Does anyone know where I can buy it?


----------



## mitzi (Dec 20, 2009)

A food with only about 2 meat ingredients? Come on, Caesar! I have not looked at the ingredient list or the manufacturer, but I would say this sounds like another grain heavy, middle-of-the-road dog food. Probably made by Purina, ick!


----------



## Carole1 (Feb 7, 2010)

After having given Brach, the mixed Aussie, various dog foods over the course of 4 years we tried CM's Weight Control formula. After 4 years of various consistencies of poop and indigestion, Brach reacted well to Cesar's food. Firm poop, good weight control, activity consistent--finally an organic food that works! Alas, PetCo has discontinued selling Ceasar Milians dog food where we live. We are totally bummed. We are trying a new organic--so far, not impressed as dog has a decrease in energy and alas, loose poop.


----------



## GermanSheperdlover (Nov 15, 2009)

Try one of these brands


Artemis
Blue Wilderness
Go
Horizon
Evo
Innova
Instrinct
Orijen
Taste of the Wild
Wellness
Acana
Fromm
Merrick
Canidae
Evanders
Earthborn
Natrures Logic
Natures Variety
Solid Gold
Pinnacle
Timberwolf
Blue Buffalo
Halo
California Natural


----------



## Paul_And_Muttley (Mar 16, 2010)

Is the Cesar Millan dog food the same as the Cesar brand? I saw it advertised on the Animal Planet website which hosts Victoria Stilwell, who generally disses the Dog Whisperer and I thought it was ironic. But maybe the two brands are not related, although I would think there might be some copyright issues. See www.cesar.com. BTW, I feed my dog mostly Purina brand kibble, but he also gets raw Beef Hearts and marrow bones.


----------



## frett (May 28, 2010)

great food cesaris a genuis i luvhim and his advcehasalways been useful


----------



## Madison2 (Jun 19, 2010)

Hello,

I only tried the water.. and my dogs LOVED it! I went to look for it in the stores and found the stores I go to have discontinued it?? I wonder why? 

To carole 

I have a min pin who has the same problem yours did.. loose poops.. appetite was even a problem.. is she going to eat today? is her doody soft? she is VERY small , at the time she was a pound a three quarters. super iddy biddy.. she is my pride and joy..today she is 6 pounds.. and I use science diet.. and for a while I used the one at the vet for sensitive intestines.. it was called vet. choice or something like that.. I use science diet closer in distance to buy and it works the same.

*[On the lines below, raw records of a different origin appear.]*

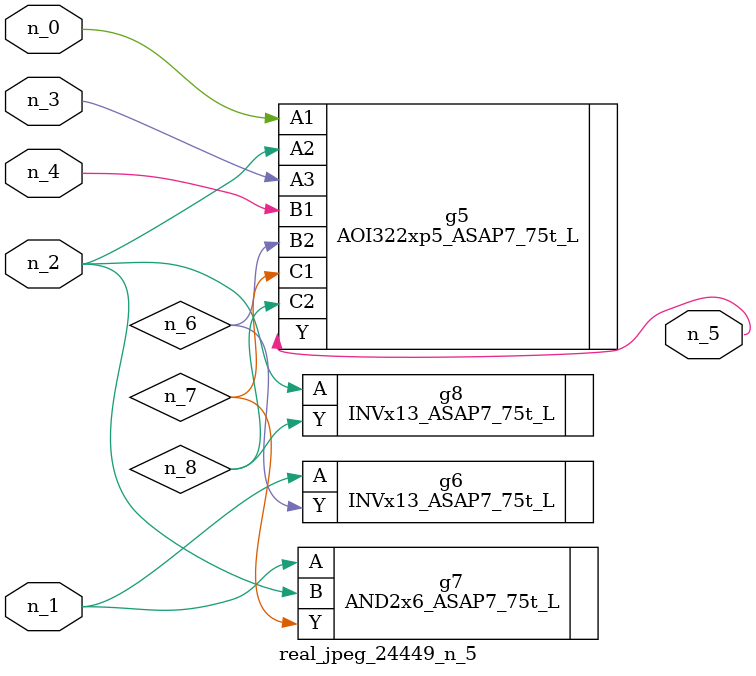
<source format=v>
module real_jpeg_24449_n_5 (n_4, n_0, n_1, n_2, n_3, n_5);

input n_4;
input n_0;
input n_1;
input n_2;
input n_3;

output n_5;

wire n_8;
wire n_6;
wire n_7;

AOI322xp5_ASAP7_75t_L g5 ( 
.A1(n_0),
.A2(n_2),
.A3(n_3),
.B1(n_4),
.B2(n_6),
.C1(n_7),
.C2(n_8),
.Y(n_5)
);

INVx13_ASAP7_75t_L g6 ( 
.A(n_1),
.Y(n_6)
);

AND2x6_ASAP7_75t_L g7 ( 
.A(n_1),
.B(n_2),
.Y(n_7)
);

INVx13_ASAP7_75t_L g8 ( 
.A(n_2),
.Y(n_8)
);


endmodule
</source>
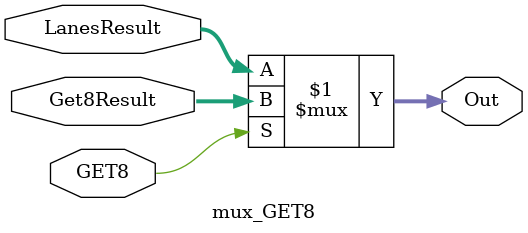
<source format=sv>
module mux_GET8 (input logic [63:0] LanesResult, Get8Result,
						input logic GET8,
						output logic [63:0] Out);
					
		assign Out = ( GET8 ) ? Get8Result : LanesResult;
 
endmodule 
</source>
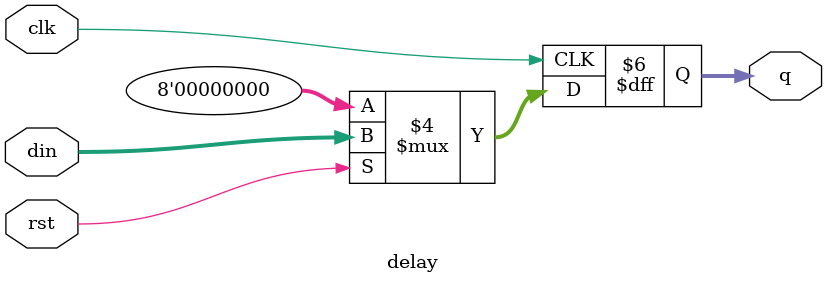
<source format=v>
module delay(q, din,clk,rst);
input [7:0]din;
input clk;
input rst;
output [7:0]q;
reg [7:0]q;
always @(posedge clk)
begin
if(rst==1)
q<=din;
else
q<=0;
end

endmodule

</source>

well if anyone knows why stores are discontinuing his product please tell me/us..


----------



## John10 (Aug 15, 2010)

Look. It may be named after the dog whisperer, but it's not MADE by him. Don't get me wrong. This food is OK, but it's not the best.


----------



## Kristy1 (Aug 27, 2010)

No, Cesar Millan dry dog food and Cesar Little dog "canned" food and the double delites treasts are NOT made by the same people, the Cesar canned food and their treats are a HORRIBLE food and you should never ever consider feeding them!!! Even if you DO feed cesar's dry food. I was worried people would get the two confused when Cesar first came out with his dry dog food line.


----------



## Michelle6 (Feb 12, 2010)

I was watching The Dog Whisperer and guess what he feeds?? Embark!!! LOL he doesn't even use his own brand!! He's is a great dog trainer...but I can't say that this food is all that good.


----------



## GermanSheperdlover (Nov 15, 2009)

Ya, his crap made my bad 20.


----------



## sheratan (Jan 12, 2011)

Do anyone know if the Cesar Millan´s Dog food is still available? and where can I find it ??


----------



## Frank1 (Jan 19, 2012)

I think... in Amazon you can find it.


----------



## Chris_Tannen (Sep 9, 2012)

I bought one of his collars from Petco. Lasted one week on my Lab pup. Frayed to shit! I thought I was buying quality.


----------



## Darlene2 (Sep 10, 2012)

I am having a hard time finding a place that sells the CM puppy food. Does any one know where I can find it? Petco doesn't carry it.


----------



## Michelle6 (Feb 12, 2010)

Hi Darlene, Cesar Millan dog food has been discontinued.


----------



## Monique (Mar 5, 2018)

I gave my dog the dog treats and it made him really sick so I had to make it vomit and they were all in his stomach >>> this food is shit and bad for dogs they sell it at the dollar store by my house. I wouldn't suggest this food to any dog first time I gave him something different never again


----------



## Monique (Mar 5, 2018)

Is that why dollar stores are now selling his food because they are discontinued!!!!!! Wtf is that


----------



## sugar_pawz (Sep 24, 2019)

Does any one know where I can find it? Petco doesn’t carry it.


----------



## petguides.co (11 mo ago)

dogfood_admin said:


> *Cesar Millan Dog Food Review*
> 
> Cesar Millan, the renowned dog behavioral specialist, has a brand of organic dog food formula called “Cesar Millan’s Dog Whisperer”. There are three dry dog food formulas that are currently available in the market and claim to be composed of “primarily organic, environmentally-friendly, and stringently-tested dog food products”. Each product is said to be “signed-off” by Cesar himself and also comes with “Cesar’s Tips”, a list of benefits and instructions for the dog owner. Cesar Millan’s dog food brands are distributed by PetCo stores nationwide.
> 
> ...


cesar dog food is good


----------